Genetic tags are indelible, present in all members of a population at all ages, and can be used to determine the source(s) of animals in harvest, international commerce, or areas subjected to impacts or management. Genetic tags are particularly useful for migratory species where impacts in one area (e.g., feeding ground) can affect one or more distant MUs.

Genetic tags are most effective where the variation within areas is low relative to that between areas, with the ideal situation being fixed genetic differences. Where MUs are characterized by differences in allele frequencies of shared alleles, maximum likelihood methods can be used to estimate the contribution of various MUs to a sample of individuals taken from a particular feeding ground, migratory route, or commercial harvest.

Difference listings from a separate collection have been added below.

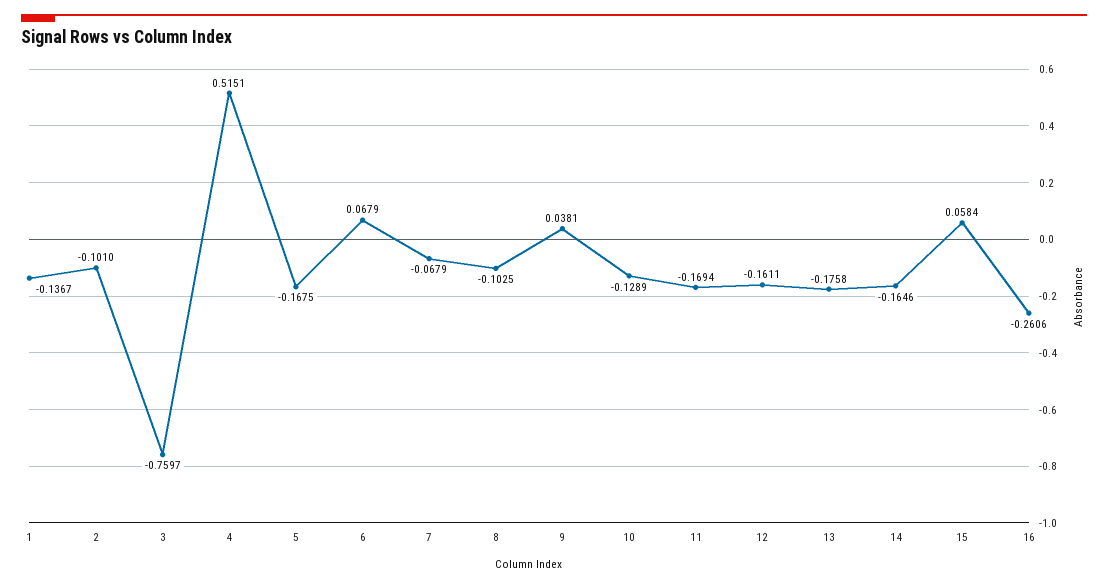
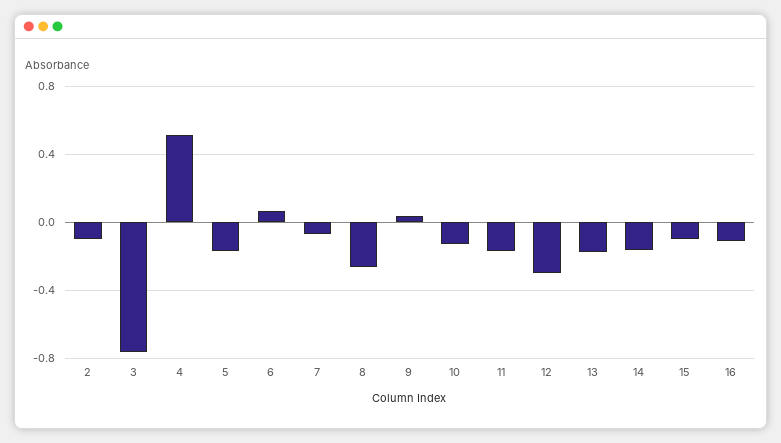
  {
-   "1": -0.1367,
    "2": -0.101,
    "3": -0.7597,
    "4": 0.5151,
    "5": -0.1675,
    "6": 0.0679,
    "7": -0.0679,
-   "8": -0.1025,
+   "8": -0.25,
    "9": 0.0381,
    "10": -0.1289,
    "11": -0.1694,
-   "12": -0.1611,
+   "12": -0.3,
    "13": -0.1758,
    "14": -0.1646,
-   "15": 0.0584,
+   "15": -0.1,
-   "16": -0.2606
+   "16": -0.1
  }

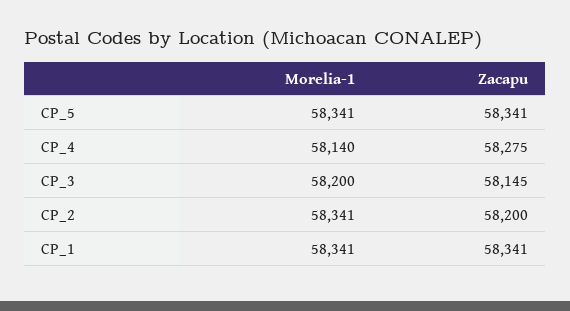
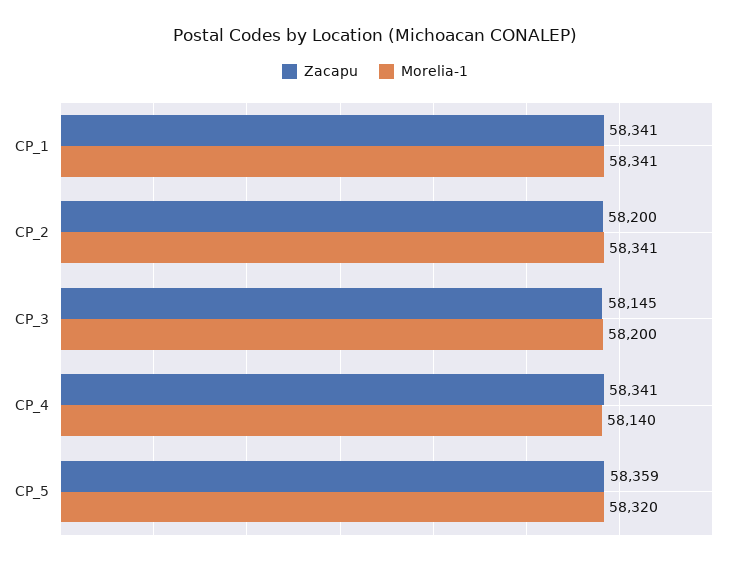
  {
    "Morelia-1": {
-     "CP_5": 58341,
+     "CP_5": 58320,
      "CP_4": 58140,
      "CP_3": 58200,
      "CP_2": 58341,
      "CP_1": 58341
    },
    "Zacapu": {
-     "CP_5": 58341,
+     "CP_5": 58359,
-     "CP_4": 58275,
+     "CP_4": 58341,
      "CP_3": 58145,
      "CP_2": 58200,
      "CP_1": 58341
    }
  }

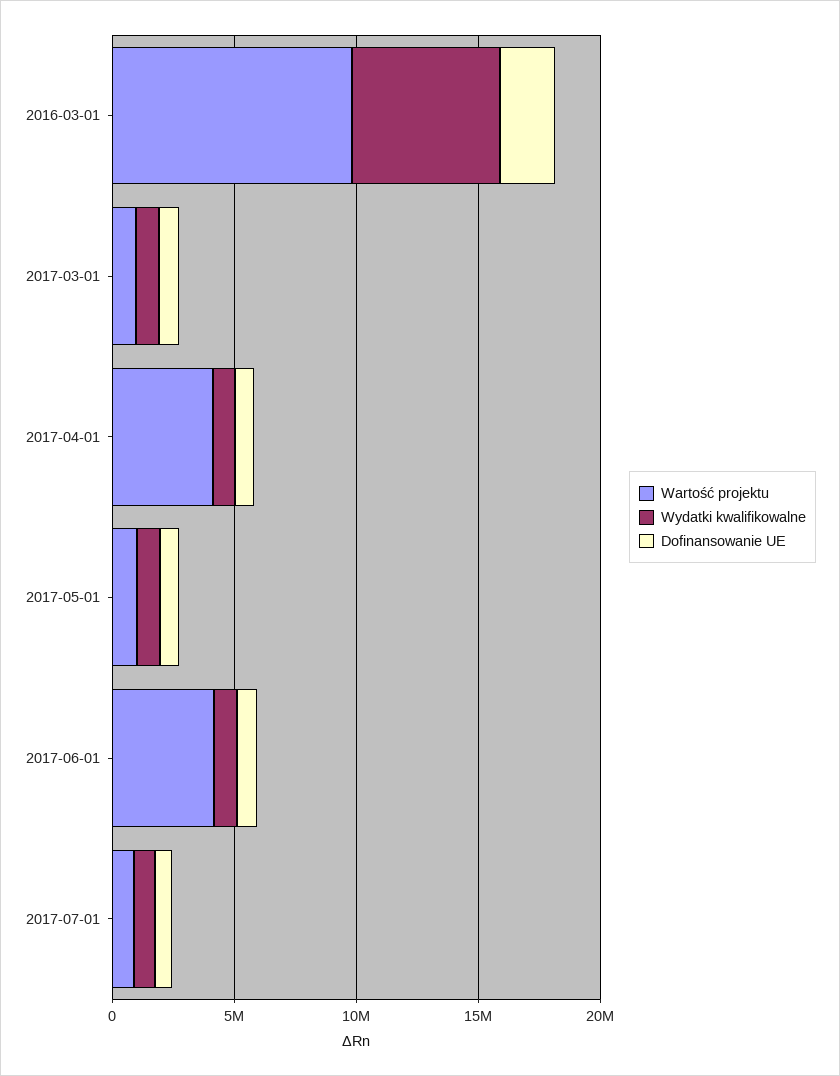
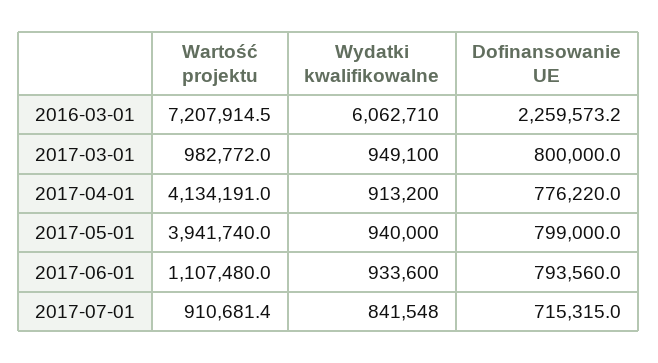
  {
    "Wartość projektu": {
-     "2016-03-01": 10000000,
+     "2016-03-01": 7207914.5,
      "2017-03-01": 982772,
      "2017-04-01": 4134191,
-     "2017-05-01": 1000000,
+     "2017-05-01": 3941740,
-     "2017-06-01": 4000000,
+     "2017-06-01": 1107480,
      "2017-07-01": 910681.4
    },
    "Wydatki kwalifikowalne": {
      "2016-03-01": 6062710,
      "2017-03-01": 949100,
      "2017-04-01": 913200,
      "2017-05-01": 940000,
      "2017-06-01": 933600,
      "2017-07-01": 841548
    },
    "Dofinansowanie UE": {
      "2016-03-01": 2259573.2,
      "2017-03-01": 800000,
      "2017-04-01": 776220,
      "2017-05-01": 799000,
      "2017-06-01": 793560,
      "2017-07-01": 715315
    }
  }

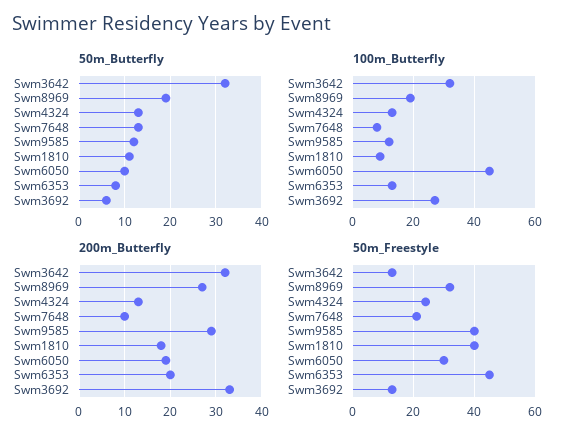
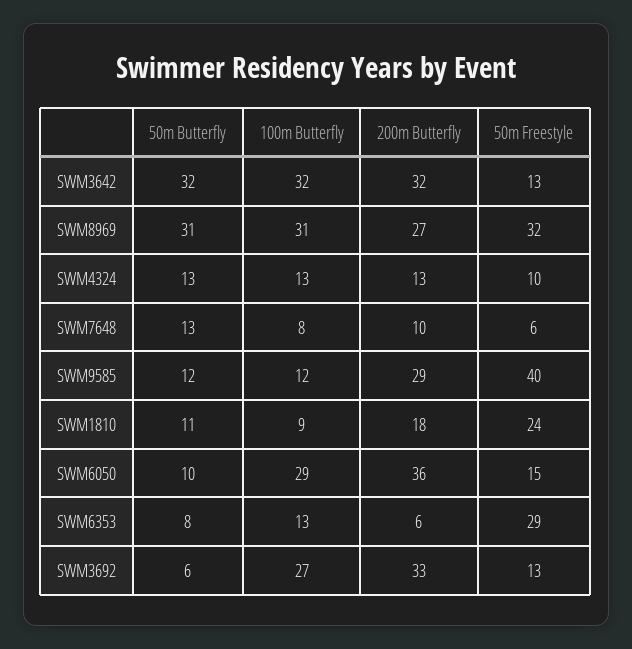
  {
    "50m_Butterfly": {
      "Swm3642": 32,
-     "Swm8969": 20,
+     "Swm8969": 31,
      "Swm4324": 13,
      "Swm7648": 13,
      "Swm9585": 12,
      "Swm1810": 11,
      "Swm6050": 10,
      "Swm6353": 8,
      "Swm3692": 6
    },
    "100m_Butterfly": {
      "Swm3642": 32,
-     "Swm8969": 20,
+     "Swm8969": 31,
      "Swm4324": 13,
      "Swm7648": 8,
      "Swm9585": 12,
      "Swm1810": 9,
-     "Swm6050": 45,
+     "Swm6050": 29,
      "Swm6353": 13,
      "Swm3692": 27
    },
    "200m_Butterfly": {
      "Swm3642": 32,
      "Swm8969": 27,
      "Swm4324": 13,
      "Swm7648": 10,
      "Swm9585": 29,
      "Swm1810": 18,
-     "Swm6050": 20,
+     "Swm6050": 36,
-     "Swm6353": 20,
+     "Swm6353": 6,
      "Swm3692": 33
    },
    "50m_Freestyle": {
      "Swm3642": 13,
      "Swm8969": 32,
-     "Swm4324": 25,
+     "Swm4324": 10,
-     "Swm7648": 20,
+     "Swm7648": 6,
      "Swm9585": 40,
-     "Swm1810": 40,
+     "Swm1810": 24,
-     "Swm6050": 30,
+     "Swm6050": 15,
-     "Swm6353": 45,
+     "Swm6353": 29,
      "Swm3692": 13
    }
  }

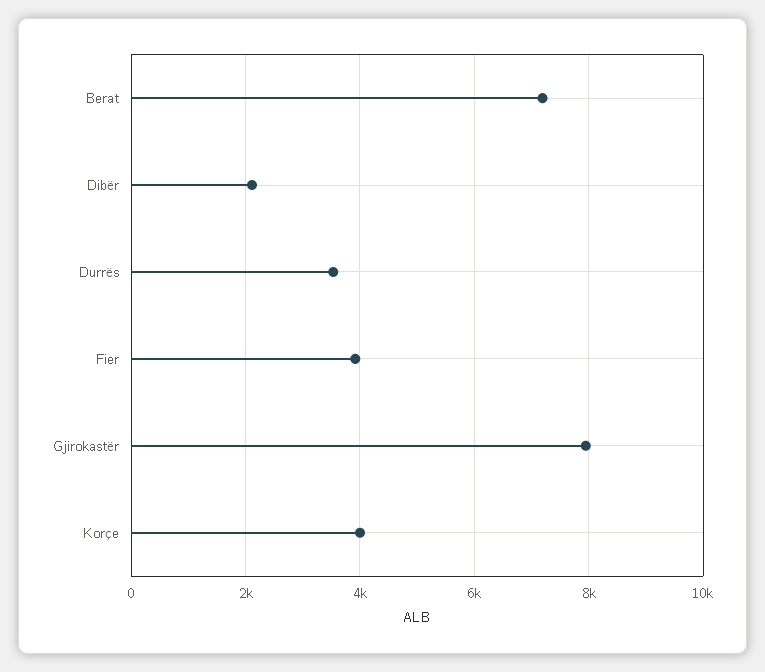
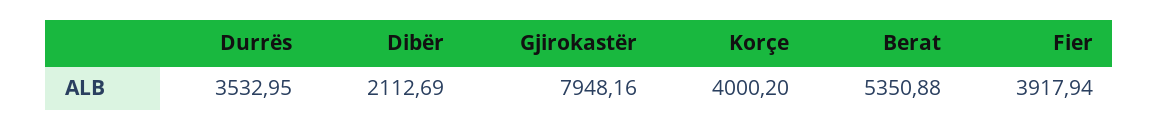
  {
-   "Berat": 7200,
+   "Berat": 5350.88,
    "Dibër": 2112.69,
    "Durrës": 3532.95,
    "Fier": 3917.94,
    "Gjirokastër": 7948.16,
    "Korçe": 4000.2
  }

Another problem faced by wildlife managers is assessing the degree to which populations are connected by migration and are changing in size. Estimating these parameters via ecological studies is an important but, very difficult and expensive exercise, prompting a search for indirect methods based on patterns of genetic variation. At the same time, there has been rapid development of methods for using information on allele distributions and relationships to infer long-term migration rates and trends in N e.

Although these new statistical tools can provide insight into the long-term behavior of populations, it is not clear that they can produce information relevant to short-term management, especially where populations are fluctuating in size and/or connectedness as is often the case in conservation studies.